W.J. Kouth was Professor of Farm Literature at that well-known agricultural institution, the Universistye of Toronto, before becoming a specialist in Canardian literature and discovering that there wasn’t much difference. His books include A Snort in the Land: Essays By and About Prudy Glebe (1981), A Scent of Sty (1989), and An Independent Oinck (1991). His volume of poems, Echoes of Silent Grunts (Goose [sic] Lane, 1992), makes no reference to pigs.

Robert Krouch teaches at a small college in the mid-west. He did not believe any of those letters in Playboar were real until one night, after a Grey Cup game in Calgary...

I.S. MacLarden, whose many publications include “Touring at High Speed: Fur Trade Landscapes in the Writings of Frances and George Simpson” in Musk-Ox (1986), teaches Canadian studies, canoeing, and brewing in Edmonton. He has been described as “a Canadian scholar of great stature.”

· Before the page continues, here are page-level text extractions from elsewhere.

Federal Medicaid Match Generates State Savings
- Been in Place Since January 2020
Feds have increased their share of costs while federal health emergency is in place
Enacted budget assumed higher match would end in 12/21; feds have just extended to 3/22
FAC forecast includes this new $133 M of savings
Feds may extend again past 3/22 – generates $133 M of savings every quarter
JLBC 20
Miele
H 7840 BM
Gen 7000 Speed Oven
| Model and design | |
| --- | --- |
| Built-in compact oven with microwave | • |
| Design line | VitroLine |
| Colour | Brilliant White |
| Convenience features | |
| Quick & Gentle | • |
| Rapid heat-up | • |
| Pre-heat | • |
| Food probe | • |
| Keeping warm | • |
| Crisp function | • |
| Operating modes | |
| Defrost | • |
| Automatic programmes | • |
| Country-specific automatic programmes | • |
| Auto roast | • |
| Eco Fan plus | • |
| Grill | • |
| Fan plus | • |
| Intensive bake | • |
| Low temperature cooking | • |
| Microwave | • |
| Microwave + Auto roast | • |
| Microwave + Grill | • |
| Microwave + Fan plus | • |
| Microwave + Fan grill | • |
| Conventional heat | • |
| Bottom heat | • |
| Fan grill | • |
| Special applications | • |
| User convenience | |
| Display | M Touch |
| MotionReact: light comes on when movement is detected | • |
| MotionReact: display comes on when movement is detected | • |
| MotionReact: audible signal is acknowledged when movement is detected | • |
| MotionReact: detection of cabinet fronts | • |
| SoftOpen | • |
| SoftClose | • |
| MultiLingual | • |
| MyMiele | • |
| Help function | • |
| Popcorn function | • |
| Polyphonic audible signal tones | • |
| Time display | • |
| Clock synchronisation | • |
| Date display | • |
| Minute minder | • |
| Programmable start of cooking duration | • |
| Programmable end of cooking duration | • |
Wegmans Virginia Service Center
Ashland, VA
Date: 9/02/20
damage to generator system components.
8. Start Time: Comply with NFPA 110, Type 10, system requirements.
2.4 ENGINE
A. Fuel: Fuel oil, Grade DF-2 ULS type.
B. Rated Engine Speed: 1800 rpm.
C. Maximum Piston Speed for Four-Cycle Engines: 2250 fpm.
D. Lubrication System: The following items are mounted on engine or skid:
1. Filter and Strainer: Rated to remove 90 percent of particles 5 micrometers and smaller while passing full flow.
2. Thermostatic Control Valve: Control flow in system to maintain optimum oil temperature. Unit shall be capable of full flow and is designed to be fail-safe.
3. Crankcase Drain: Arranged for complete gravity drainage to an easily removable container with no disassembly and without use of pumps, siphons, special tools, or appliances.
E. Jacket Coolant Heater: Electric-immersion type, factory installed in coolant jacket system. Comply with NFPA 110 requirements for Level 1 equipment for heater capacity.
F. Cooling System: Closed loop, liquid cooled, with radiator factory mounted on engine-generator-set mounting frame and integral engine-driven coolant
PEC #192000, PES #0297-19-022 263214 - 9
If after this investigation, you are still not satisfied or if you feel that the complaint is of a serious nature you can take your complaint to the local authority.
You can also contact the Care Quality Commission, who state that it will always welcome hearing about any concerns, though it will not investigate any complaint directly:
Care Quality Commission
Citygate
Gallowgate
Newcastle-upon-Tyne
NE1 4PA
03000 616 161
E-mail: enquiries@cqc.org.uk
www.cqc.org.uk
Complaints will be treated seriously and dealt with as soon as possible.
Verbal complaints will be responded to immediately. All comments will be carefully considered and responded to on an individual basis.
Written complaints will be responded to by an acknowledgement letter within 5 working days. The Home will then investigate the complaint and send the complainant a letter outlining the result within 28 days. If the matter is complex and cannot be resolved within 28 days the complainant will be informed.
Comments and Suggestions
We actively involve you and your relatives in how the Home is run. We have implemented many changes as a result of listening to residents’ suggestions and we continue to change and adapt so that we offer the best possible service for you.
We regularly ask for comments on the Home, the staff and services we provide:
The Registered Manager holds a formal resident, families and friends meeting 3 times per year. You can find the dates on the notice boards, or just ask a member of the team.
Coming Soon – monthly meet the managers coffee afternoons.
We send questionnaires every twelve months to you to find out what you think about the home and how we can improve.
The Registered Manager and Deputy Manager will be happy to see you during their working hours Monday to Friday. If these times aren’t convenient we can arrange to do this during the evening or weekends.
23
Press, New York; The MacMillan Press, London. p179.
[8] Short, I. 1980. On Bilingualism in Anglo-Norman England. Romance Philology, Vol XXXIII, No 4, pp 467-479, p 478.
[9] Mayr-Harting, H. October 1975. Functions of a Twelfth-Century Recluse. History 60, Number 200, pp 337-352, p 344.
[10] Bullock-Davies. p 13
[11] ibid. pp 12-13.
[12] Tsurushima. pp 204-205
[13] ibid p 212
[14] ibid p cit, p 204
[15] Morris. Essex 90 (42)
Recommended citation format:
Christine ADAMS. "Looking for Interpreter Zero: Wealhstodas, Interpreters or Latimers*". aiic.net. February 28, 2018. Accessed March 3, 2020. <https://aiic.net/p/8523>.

Starling Mattress is a Professor of Patriotic Studies at Simon Fraser University, and a member of the Burnaby chapter of the Lavrenty Pavlovich Beria Society. He is the author of several books of poetry published by the Mattress Press, and the ground-breaking volume The Struggle for Correct Real Canadian Literature (Ottawa: Mattress Press, 1981).

Eric McCorker is a Professor of English at St. Anthony’s College, Waterloo, and author of such works as Inspecting the Sties, The Paradise No Smell and The Terrible Army of Women Stole My Codpiece (Pigpen Books, Canada).

Séamus O’Toole recently suffered rationalization—while on sabbatical in Galway—in the downsizing of Nova Scotia’s system of some thirty-seven universities. Because it was too late to revise without upsetting the typesetter, he would like here to qualify nigh onto retraction his praise of the revs. Patrick Fitzgerald and Gerald Fitzpatrick. O’Toole now holds a sessional cross-appointment at the University of Ottawa in the Department of English, the Effective Writing Clinic and the Faculty of Medicine, teaching Canadian literature and correcting colon splices.

Rosemary Stuffing is the granddaughter of a turkey farmer. She is currently an Associate Professor at Mount St. Vincent University, where she holds a joint appointment in the Departments of English and of Tourism and Hospitality Management. She has published extensively on utopian literature, gender issues, and problems of portion control in the catering industry.

Dr. Elizabeth Thompsow, a brilliant scholar specializing in early Canadian writing, is currently and inexplicably unaffiliated. She has published one book, the naive but seminal The Pioneer Woman: a Canadian Character Type, and is working on several others. She will appear in the soon to be released documentary film Susanna Moodie: the Enduring Enigma in which she says that Susanna was friendless, untalented, and possibly as “crazy as a bag of hammers.”

Jane Toskins, who teaches at a Western University, did not, as a child, own a guinea pig, nor did she have the felicity of growing up on a pig farm, but she has been a student at the trough of learning on two continents and hopes that this early work shows some signs of the produce soon to emerge.